Roanoke: Search for the Lost Colony was a very good show! I grew up just a little up river from where the show says the 1st stone was found. It is true that you can find pottery and arrow heads with every scoop of dirt in that area. However, this could not be the place the stone was found as the area is not near hwy 17. So the location contradicts previous reports.
I think the 1st stone is real, but I have doubts it was found by Hammond in the area. I suspect he purchased it from someone that he met at the Lost Colony Play.. It is too coincidental that he comes to watch the play and on trip back, he stumbles across the stone while looking for hickory nuts...

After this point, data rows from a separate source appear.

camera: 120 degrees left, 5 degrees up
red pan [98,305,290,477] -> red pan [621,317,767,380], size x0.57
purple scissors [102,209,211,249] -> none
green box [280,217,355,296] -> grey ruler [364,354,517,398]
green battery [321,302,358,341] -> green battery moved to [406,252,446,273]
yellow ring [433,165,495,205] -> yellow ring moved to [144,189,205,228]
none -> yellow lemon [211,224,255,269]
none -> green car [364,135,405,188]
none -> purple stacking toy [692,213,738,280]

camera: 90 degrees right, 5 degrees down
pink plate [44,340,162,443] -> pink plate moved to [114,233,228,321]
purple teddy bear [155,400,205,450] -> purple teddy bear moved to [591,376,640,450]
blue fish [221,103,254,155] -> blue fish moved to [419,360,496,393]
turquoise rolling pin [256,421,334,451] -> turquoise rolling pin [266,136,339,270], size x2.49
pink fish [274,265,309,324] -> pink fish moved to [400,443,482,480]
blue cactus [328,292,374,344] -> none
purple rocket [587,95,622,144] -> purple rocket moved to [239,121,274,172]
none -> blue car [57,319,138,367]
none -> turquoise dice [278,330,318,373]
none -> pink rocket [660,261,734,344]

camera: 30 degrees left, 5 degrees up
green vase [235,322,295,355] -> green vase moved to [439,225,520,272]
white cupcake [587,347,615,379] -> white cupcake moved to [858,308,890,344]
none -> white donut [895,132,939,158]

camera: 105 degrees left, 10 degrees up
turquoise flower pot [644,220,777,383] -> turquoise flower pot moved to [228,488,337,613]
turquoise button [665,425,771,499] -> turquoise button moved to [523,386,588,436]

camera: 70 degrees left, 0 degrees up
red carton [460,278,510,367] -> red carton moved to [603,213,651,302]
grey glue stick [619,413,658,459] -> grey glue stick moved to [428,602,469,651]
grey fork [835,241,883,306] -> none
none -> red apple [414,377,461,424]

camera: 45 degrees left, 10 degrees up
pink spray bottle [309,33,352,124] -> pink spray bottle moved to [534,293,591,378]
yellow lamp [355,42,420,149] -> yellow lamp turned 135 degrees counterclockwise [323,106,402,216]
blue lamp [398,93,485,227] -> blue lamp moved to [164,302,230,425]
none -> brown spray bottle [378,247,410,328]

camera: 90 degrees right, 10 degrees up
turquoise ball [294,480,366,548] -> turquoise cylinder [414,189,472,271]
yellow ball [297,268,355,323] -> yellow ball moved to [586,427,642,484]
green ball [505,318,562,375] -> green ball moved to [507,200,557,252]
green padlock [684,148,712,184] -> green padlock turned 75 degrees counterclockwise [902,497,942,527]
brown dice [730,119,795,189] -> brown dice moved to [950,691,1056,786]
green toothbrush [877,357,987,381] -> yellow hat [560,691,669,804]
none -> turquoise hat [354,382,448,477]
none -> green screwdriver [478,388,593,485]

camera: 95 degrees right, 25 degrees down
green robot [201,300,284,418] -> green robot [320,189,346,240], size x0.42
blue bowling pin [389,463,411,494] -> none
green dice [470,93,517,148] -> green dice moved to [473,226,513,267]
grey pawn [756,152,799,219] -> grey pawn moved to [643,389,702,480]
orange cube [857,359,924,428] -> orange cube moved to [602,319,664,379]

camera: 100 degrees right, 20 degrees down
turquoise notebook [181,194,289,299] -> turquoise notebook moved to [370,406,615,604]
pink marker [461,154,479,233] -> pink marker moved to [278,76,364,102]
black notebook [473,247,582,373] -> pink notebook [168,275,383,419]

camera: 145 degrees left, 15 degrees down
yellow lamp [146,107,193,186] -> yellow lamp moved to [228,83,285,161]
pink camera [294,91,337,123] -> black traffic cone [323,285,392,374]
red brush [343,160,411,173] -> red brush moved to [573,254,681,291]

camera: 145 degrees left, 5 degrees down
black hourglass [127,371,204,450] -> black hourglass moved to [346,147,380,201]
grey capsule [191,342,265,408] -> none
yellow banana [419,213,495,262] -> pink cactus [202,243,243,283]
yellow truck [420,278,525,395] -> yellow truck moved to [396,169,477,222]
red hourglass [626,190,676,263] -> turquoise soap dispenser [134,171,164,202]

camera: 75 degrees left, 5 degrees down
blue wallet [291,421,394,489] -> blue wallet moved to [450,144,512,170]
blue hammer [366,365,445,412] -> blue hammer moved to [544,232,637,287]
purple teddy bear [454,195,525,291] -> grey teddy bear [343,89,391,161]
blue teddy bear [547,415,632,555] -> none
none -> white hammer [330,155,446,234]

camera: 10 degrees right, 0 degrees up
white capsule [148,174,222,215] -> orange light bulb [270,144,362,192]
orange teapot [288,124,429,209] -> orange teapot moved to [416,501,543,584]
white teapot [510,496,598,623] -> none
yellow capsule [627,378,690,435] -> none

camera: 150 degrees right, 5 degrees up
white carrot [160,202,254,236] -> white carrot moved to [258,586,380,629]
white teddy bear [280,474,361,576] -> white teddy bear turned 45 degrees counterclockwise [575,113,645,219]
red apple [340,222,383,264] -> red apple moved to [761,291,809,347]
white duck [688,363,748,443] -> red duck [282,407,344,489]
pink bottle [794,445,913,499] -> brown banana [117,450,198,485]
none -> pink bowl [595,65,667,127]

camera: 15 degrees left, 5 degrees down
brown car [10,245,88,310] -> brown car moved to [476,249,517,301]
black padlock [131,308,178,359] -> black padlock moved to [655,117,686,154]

White was unable to search more than 1 afternoon due to bad weather, it being late in the year, with onshore winds threatening to drive his ship aground. It appears like the colonists split up among several sites, one being near present day Buxton, another at Beech Ridge on the Alligator River, a possible site near Cape Henry in VA which Powhatan bragged about destroying to Captain John Smith of Jamestown, and the present day site at the mouth of the Chowan River. The peculiar "disappearance" is partly due to the 100 year vacuum in North Carolina settlement, which was primarily settled from Virginia by landless and illiterate folk from Tidewater Virginia. Whatever slim documentation they may have left concearning the lost colonists was probably lost in turmoil with native Americans.NCpedia


Aye, but John Smith seems a bit of a liar with his tales. I would take everything he has written down with a grain of salt.